Published studies have reported that an inflammatory bowel disease (IBD) phenotype co-occurs frequently in children with autism spectrum disorder (ASD) having chronic gastrointestinal (GI) symptoms. Ileocolitis(inflammation of ileum and colon) is a frequent finding in GI symptomatic children with ASD undergoing diagnostic ileo- colonoscopy and, in our clinical experience, is the cause of the GI symptoms. Published data have consistently shown that active gastrointestinal symptoms can affect behavior, sleep, anxiety levels, as well as the severity of core ASD features. In fact, the severity of GI symptoms in many patients is more concerning to the parents than the autism itself and more severely impacts quality of life. Pharmaceutical treatment of ASD-associated IBD largely resolves GI symptoms. To date, clinical and behavioral outcomes following treatment of ASD-associated IBD have not yet been systematically evaluated, documented, analyzed, and reported. The talks in this two-part lecture will discuss: (1) the rationale for, and development of, a treatment study to assess changes that occur in children with autism that are treated for ileocolonic inflammation (Dr. Krigsman), and (2) the findings in the first 11 participants to complete this 52-week trial (Dr. Walker).

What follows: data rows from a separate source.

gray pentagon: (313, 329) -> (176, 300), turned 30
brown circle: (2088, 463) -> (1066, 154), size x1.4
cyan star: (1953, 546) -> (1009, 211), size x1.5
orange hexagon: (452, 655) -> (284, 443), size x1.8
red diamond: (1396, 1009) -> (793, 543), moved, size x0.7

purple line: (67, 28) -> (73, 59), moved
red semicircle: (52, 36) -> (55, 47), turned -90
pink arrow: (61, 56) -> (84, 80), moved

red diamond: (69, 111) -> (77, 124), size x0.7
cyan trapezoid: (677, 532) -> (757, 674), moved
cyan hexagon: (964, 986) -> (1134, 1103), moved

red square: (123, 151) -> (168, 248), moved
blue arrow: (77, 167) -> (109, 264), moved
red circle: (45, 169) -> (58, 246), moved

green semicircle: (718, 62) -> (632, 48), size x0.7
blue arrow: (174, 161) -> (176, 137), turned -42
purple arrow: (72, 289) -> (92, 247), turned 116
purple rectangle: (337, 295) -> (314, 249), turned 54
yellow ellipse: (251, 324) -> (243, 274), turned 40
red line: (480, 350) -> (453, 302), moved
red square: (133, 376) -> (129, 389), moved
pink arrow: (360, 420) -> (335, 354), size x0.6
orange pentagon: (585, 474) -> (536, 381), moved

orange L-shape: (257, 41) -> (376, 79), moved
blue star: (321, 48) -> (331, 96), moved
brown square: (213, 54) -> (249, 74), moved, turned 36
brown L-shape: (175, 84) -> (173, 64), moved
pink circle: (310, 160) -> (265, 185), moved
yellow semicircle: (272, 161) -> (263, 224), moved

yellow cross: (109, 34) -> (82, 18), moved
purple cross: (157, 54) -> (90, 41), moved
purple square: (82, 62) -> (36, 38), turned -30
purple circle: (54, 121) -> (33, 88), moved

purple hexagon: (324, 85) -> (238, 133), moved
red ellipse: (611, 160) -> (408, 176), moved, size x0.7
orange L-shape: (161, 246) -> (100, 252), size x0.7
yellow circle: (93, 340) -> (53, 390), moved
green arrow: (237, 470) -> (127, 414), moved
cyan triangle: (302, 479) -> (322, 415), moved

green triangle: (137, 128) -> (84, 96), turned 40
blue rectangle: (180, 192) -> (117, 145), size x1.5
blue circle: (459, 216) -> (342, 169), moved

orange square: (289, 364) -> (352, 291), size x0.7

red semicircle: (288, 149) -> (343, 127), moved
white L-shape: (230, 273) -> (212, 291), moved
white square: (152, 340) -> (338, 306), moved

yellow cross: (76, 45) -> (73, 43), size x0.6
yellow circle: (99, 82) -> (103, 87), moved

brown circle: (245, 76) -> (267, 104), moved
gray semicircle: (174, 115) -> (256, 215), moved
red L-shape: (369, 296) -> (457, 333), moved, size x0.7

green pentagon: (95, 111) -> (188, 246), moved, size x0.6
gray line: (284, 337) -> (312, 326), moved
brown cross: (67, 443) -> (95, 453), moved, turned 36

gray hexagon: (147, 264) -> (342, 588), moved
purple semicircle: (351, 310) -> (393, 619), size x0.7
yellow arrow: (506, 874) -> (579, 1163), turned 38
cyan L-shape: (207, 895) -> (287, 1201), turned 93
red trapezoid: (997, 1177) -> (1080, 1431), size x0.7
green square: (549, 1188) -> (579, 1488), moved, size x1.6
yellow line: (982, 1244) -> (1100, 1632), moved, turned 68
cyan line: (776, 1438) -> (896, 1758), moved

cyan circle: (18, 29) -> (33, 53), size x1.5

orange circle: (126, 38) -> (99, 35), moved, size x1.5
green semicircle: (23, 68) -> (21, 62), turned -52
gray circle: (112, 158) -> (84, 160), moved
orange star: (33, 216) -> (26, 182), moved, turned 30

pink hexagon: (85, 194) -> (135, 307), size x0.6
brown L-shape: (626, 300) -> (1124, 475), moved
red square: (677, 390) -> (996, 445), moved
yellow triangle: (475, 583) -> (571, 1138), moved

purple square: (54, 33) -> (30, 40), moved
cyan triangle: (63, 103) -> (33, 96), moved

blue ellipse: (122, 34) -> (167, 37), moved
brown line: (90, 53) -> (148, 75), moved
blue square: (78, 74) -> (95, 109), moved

Speaker: Steve Walker, PhD

ABOUT THE PRESENTER​

Steve Walker, PhD

Stephen J. Walker, PhD, professor, Wake Forest Institute for Regenerative Medicine. Dr. Walker’s current studies are focused broadly on understanding the molecular and functional genomic features that underlie complex disease, specifically: (1) autism spectrum disorder (ASD) and an associated inflammatory bowel condition (ASD associated ileocolitis) in children and, (2) interstitial cystitis/bladder pain syndrome (IC/BPS), a complex urologic disorder in men and women aged 18-80 years old. By working directly with clinicians who treat these patients, Dr. Walker has been able to amass truly unique tissue banks from which to draw biomaterials (e.g. biopsy tissue, whole blood, serum) for molecular profiling. The primary goals for these studies are: (a) to understand the biology of the disease, (b) to identify clinically relevant subgroups with these complex disorders, and, (c) to use actual patient specimens, to identify biomarkers that will aid in diagnosis and treatment of patients presenting with these very heterogeneous conditions.